Mutual Regulation of microRNAs and DNA Methylation in Human Cancers

Sumei Wang et al. Epigenetics.

Abstract

microRNAs (miRNAs) and DNA methylation are the 2 epigenetic modifications that have emerged in recent years as the most critical players in the regulation of gene expression. Compelling evidence has indicated the roles of miRNAs and DNA methylation in modulating cellular transformation and tumorigenesis. miRNAs act as negative regulators of gene expression and are involved in the regulation of both physiologic conditions and during diseases, such as cancer, inflammatory diseases, and psychiatric disorders, among others. Meanwhile, aberrant DNA methylation manifests in both global genome changes and in localized gene promoter changes, which influences the transcription of cancer genes. In this review, we described the mutual regulation of miRNAs and DNA methylation in human cancers. miRNAs regulate DNA methylation by targeting DNA methyltransferases or methylation-related proteins. On the other hand, both hyper- and hypo-methylation of miRNAs occur frequently in human cancers and represent a new level of complexity in gene regulation. Therefore, understanding the mechanisms underlying the mutual regulation of miRNAs and DNA methylation may provide helpful insights in the development of efficient therapeutic approaches.

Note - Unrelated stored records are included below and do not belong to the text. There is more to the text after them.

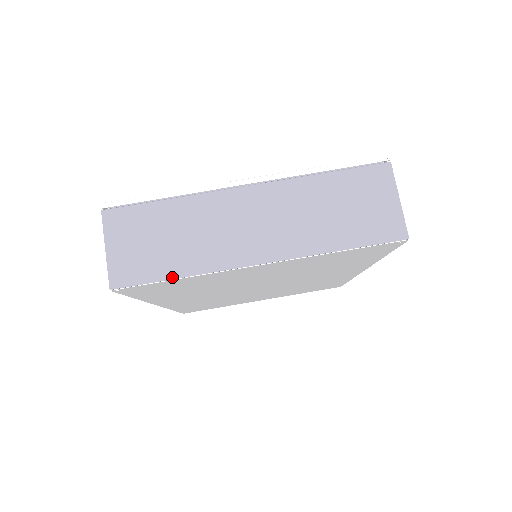
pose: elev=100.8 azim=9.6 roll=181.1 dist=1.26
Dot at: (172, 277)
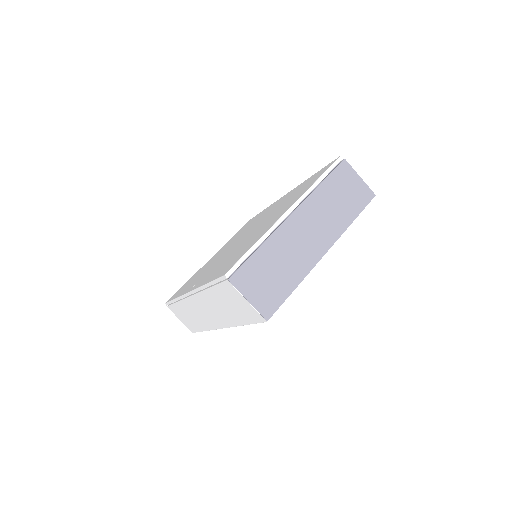
Dot at: (292, 290)
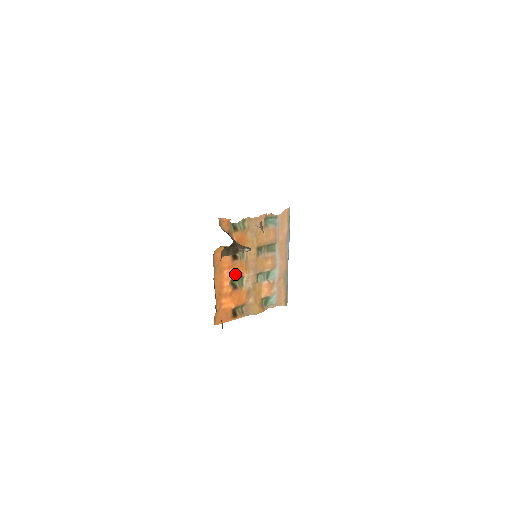
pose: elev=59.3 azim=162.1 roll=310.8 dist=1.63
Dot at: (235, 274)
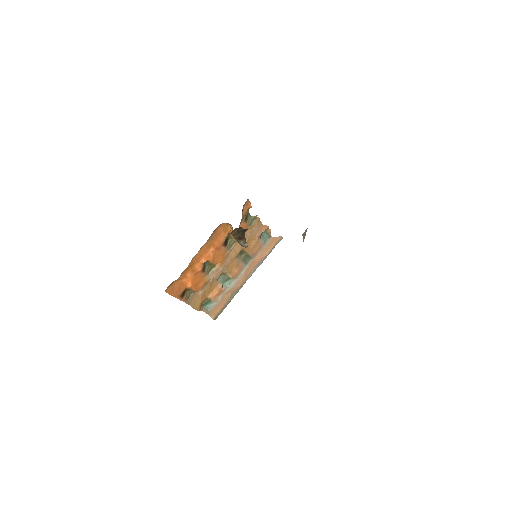
Dot at: (214, 258)
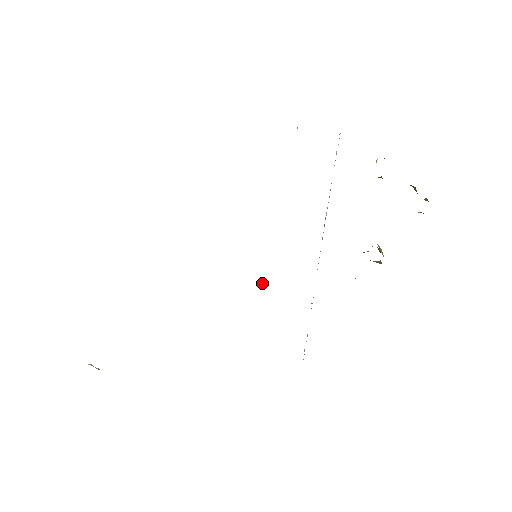
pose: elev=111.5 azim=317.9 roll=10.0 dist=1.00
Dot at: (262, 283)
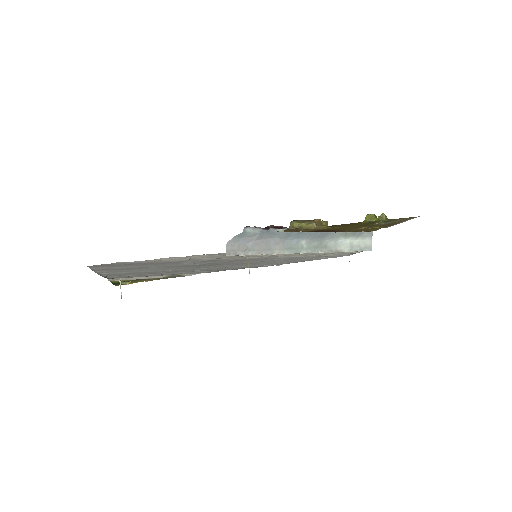
Dot at: occluded
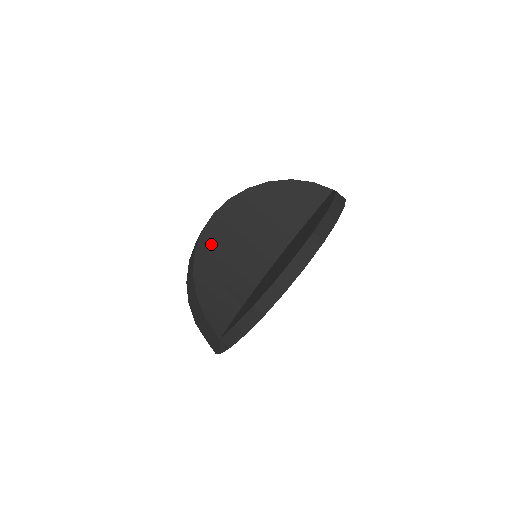
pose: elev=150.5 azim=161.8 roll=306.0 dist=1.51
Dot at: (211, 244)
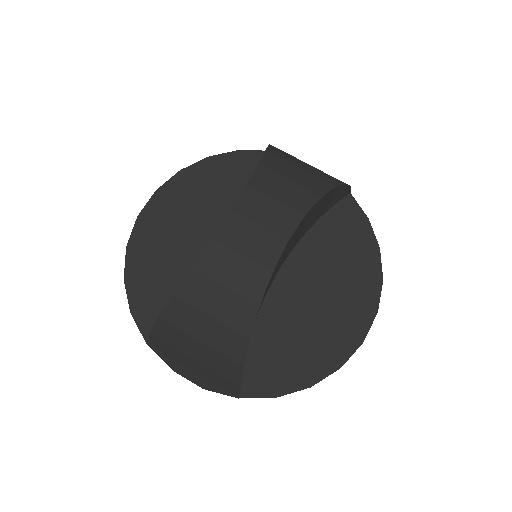
Dot at: occluded
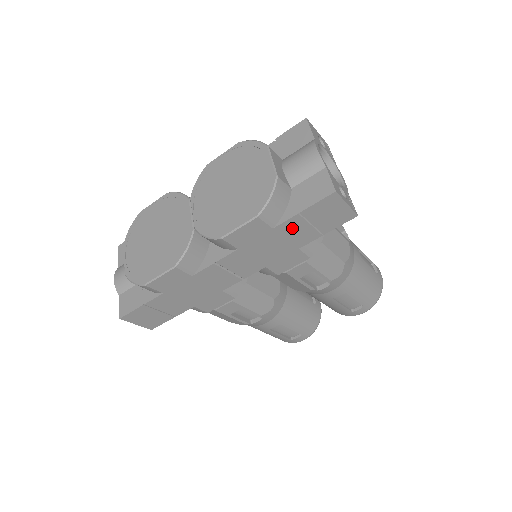
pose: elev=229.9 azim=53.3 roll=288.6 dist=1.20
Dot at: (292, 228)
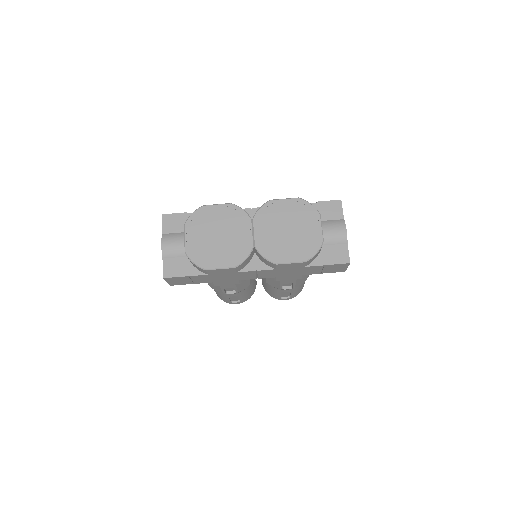
Dot at: (312, 269)
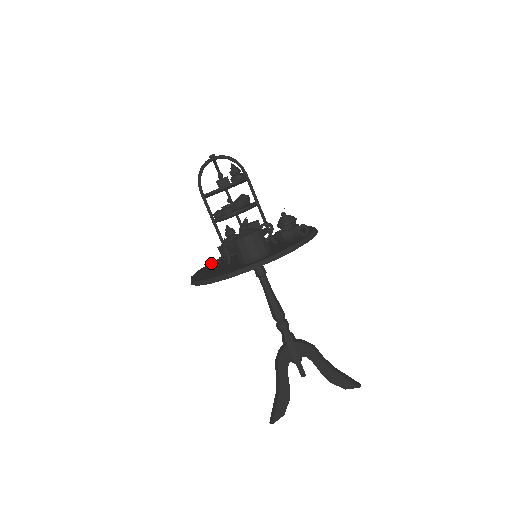
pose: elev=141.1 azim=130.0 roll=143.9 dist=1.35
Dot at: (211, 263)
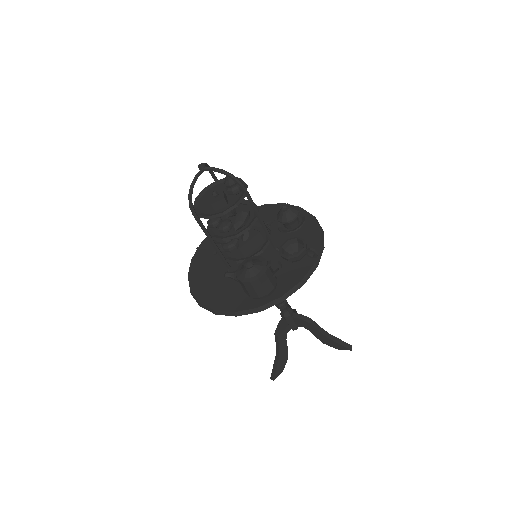
Dot at: (204, 245)
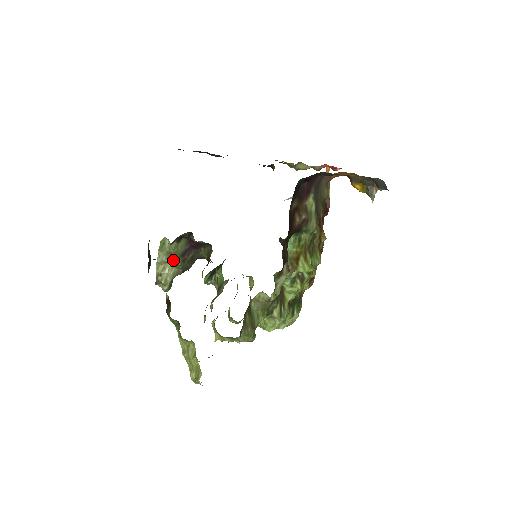
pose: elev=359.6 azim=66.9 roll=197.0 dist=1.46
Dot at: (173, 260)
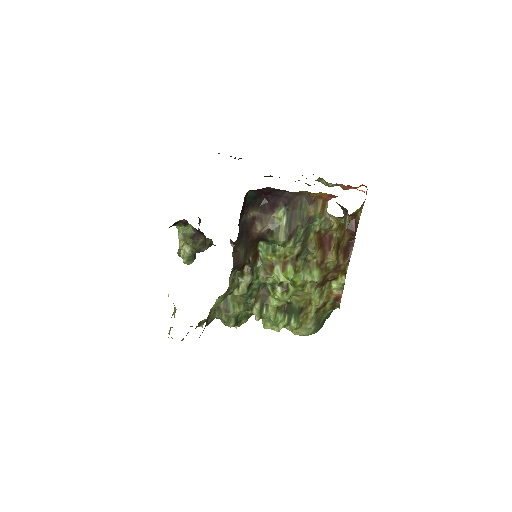
Dot at: (185, 240)
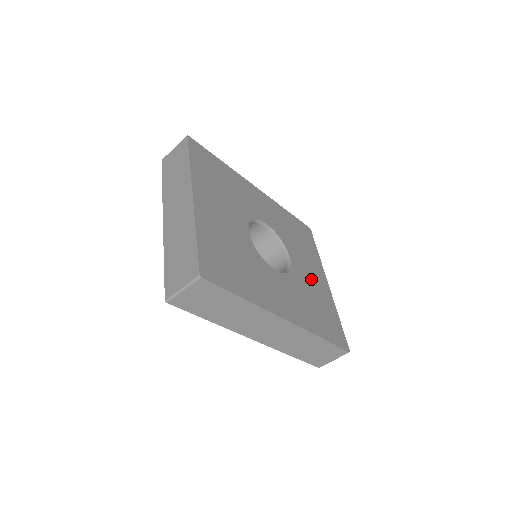
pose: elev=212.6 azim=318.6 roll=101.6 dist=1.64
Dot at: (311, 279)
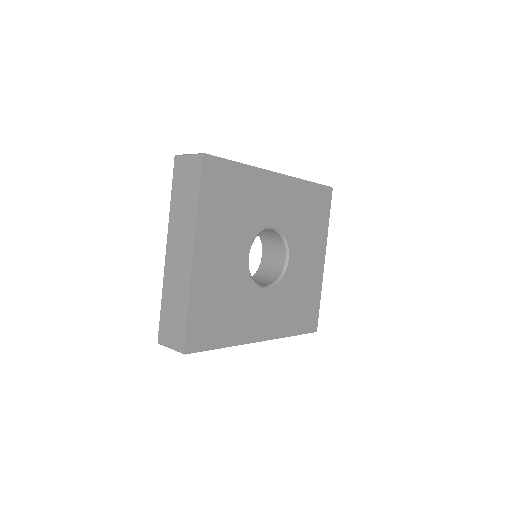
Dot at: (305, 269)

Keywords: Cancer; DNA methylation; epigenetics; microRNA; regulation; therapeutics.

Figures

Figure 1.
Figure 1.
Aberrant DNA methylation contributes to tumorigenesis (A). Hypermethylation of the promoter of tumor suppressor genes (TSGs) or gene family leads to its silencing and contributes to tumorigenesis. (B) Hypomethylation of oncogene promoters leads to their activation and contributes to tumorigenesis. (C) Genome-wide DNA hypomethylation may lead to chromosomal instability or cell differentiation, which contributes to tumorigenesis or inhibits tumorigenesis, respectively.
Figure 2.
Figure 2.
Feedback loops between miRNAs and DNA methylation in human cancers. (A) miRNAs regulate DNA methylation by targeting DNMTs or methylation-related critical proteins. (B) TS-miRNAs are hypermethylated (inhibiting TS-miRNAs expression) and onco-miRNAs are hypomethylated (promoting of onco-miRNAs expression) in human cancers.